Document extract |
Many branches of electrical engineering, such as power, electric machines, control, electronics, communications, and instrumentation, are
based on electric circuit theory. Therefore, the basic electric circuit theory course is the most important course for an electrical engineering
student, and always an excellent starting point for a beginning student
in electrical engineering education. Circuit theory is also valuable to
students specializing in other branches of the physical sciences because

circuits are a good model for the study of energy systems in general, and
because of the applied mathematics, physics, and topology involved.
In electrical engineering, we are often interested in communicating
or transferring energy from one point to another. To do this requires an
interconnection of electrical devices. Such interconnection is referred to
as an electric circuit, and each component of the circuit is known as an
element.

An electric circuit is an interconnection of electrical elements.

Data records |
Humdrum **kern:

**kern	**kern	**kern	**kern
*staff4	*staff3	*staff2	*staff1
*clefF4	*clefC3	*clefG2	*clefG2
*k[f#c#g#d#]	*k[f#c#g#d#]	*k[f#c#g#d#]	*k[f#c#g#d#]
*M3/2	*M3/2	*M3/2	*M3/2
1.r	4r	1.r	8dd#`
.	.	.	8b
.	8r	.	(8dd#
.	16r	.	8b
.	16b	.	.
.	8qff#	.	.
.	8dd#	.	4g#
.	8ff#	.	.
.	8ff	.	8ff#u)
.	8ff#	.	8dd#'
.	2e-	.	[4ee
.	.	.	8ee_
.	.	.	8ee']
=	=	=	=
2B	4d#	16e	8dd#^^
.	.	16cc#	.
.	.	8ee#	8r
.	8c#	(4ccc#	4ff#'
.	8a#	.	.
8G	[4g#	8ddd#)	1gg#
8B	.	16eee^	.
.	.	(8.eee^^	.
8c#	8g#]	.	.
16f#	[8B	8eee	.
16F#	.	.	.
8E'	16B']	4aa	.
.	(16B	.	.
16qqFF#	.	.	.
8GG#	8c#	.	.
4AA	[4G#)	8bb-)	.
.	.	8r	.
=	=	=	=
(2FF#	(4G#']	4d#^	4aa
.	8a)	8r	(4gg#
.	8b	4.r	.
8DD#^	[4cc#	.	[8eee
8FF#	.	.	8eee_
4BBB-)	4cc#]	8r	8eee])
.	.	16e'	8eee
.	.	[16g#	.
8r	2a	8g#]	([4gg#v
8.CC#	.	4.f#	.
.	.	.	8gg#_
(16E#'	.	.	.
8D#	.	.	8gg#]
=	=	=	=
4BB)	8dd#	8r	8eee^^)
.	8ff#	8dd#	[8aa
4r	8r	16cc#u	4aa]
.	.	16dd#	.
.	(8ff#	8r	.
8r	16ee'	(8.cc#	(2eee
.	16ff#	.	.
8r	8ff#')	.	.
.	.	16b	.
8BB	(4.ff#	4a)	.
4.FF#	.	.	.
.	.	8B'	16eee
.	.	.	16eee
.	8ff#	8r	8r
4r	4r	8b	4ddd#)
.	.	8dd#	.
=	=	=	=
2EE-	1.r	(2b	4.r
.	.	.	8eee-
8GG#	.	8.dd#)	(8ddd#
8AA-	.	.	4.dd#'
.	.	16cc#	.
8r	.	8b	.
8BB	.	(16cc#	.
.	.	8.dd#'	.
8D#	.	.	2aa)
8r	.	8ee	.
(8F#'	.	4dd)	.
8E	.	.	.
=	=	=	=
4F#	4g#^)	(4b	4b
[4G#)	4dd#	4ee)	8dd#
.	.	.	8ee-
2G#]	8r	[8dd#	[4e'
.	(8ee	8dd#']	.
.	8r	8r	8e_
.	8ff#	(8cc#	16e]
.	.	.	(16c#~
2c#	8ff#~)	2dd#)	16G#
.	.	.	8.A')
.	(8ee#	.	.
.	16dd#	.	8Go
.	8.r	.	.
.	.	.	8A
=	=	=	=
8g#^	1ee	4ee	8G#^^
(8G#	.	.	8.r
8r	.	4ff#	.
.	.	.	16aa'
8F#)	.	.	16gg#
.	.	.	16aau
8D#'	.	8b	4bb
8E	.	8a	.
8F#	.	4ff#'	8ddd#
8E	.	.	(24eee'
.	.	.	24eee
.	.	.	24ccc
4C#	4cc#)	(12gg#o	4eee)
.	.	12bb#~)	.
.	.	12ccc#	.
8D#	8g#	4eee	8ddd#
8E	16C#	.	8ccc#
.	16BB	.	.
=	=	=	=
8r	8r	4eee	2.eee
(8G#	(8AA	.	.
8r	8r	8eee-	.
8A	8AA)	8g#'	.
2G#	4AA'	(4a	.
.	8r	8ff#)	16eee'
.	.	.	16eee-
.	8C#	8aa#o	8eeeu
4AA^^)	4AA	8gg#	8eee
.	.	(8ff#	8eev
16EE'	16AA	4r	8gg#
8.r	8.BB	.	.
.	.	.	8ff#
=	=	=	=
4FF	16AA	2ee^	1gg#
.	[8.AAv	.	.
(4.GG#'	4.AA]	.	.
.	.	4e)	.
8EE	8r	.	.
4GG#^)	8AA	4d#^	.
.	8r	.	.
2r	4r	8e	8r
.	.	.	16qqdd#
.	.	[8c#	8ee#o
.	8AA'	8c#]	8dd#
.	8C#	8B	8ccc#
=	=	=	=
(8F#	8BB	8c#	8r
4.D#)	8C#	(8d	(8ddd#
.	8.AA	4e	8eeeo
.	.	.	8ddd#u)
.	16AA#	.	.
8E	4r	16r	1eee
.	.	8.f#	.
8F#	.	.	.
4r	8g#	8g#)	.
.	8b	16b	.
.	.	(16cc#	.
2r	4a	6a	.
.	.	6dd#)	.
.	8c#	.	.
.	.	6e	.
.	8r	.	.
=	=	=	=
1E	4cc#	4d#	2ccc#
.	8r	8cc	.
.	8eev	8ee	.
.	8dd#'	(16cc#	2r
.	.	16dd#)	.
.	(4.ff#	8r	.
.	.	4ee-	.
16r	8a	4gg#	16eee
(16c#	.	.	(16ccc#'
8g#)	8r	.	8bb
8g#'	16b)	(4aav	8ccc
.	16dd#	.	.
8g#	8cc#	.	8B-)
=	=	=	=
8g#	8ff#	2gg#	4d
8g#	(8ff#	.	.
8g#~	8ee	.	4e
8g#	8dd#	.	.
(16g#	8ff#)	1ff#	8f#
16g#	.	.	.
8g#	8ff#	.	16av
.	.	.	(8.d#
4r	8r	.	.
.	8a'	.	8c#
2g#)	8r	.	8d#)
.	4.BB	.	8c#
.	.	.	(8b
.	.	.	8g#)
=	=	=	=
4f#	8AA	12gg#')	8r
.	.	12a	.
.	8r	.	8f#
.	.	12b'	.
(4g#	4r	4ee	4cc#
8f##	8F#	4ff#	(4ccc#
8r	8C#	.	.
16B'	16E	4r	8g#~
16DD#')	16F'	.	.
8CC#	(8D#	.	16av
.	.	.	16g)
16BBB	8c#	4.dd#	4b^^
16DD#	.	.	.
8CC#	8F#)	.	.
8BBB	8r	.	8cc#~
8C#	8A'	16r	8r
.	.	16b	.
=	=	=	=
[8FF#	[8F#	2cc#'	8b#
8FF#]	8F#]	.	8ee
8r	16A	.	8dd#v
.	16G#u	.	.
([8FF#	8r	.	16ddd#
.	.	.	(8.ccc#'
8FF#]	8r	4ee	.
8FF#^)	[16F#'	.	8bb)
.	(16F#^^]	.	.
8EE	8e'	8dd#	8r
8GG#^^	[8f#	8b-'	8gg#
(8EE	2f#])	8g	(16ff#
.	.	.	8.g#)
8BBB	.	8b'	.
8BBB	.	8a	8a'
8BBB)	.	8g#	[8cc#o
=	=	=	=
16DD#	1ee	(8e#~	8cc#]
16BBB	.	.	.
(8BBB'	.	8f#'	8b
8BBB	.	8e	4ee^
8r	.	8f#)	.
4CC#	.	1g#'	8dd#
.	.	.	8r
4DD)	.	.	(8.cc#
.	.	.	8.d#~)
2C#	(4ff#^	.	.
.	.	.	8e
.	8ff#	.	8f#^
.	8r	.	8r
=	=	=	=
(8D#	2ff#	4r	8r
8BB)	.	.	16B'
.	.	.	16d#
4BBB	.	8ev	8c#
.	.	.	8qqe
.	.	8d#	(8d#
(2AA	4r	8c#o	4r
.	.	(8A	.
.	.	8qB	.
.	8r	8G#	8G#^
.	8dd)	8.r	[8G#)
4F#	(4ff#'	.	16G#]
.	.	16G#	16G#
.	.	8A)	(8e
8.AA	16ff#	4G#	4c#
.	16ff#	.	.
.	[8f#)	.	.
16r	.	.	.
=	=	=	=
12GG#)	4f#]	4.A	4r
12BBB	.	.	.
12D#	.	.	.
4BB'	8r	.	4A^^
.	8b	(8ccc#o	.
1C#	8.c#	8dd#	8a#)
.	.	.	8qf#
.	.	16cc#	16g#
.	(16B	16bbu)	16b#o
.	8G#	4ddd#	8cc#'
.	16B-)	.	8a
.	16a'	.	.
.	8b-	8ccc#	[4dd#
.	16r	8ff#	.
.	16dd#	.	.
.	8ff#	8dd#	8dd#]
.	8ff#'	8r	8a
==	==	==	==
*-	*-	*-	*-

Goal of the exercise | Could you revise the passage of the circuit theory text that opens with the words containing "In electrical engineering, we" and closes with "of electrical elements.", and write it out with "electric circuit" changed to "electrical network"? The data has no connection to the circuit theory text.

Task solution |
In electrical engineering, we are often interested in communicating
or transferring energy from one point to another. To do this requires an
interconnection of electrical devices. Such interconnection is referred to
as an electrical network, and each component of the circuit is known as an
element.

An electrical network is an interconnection of electrical elements.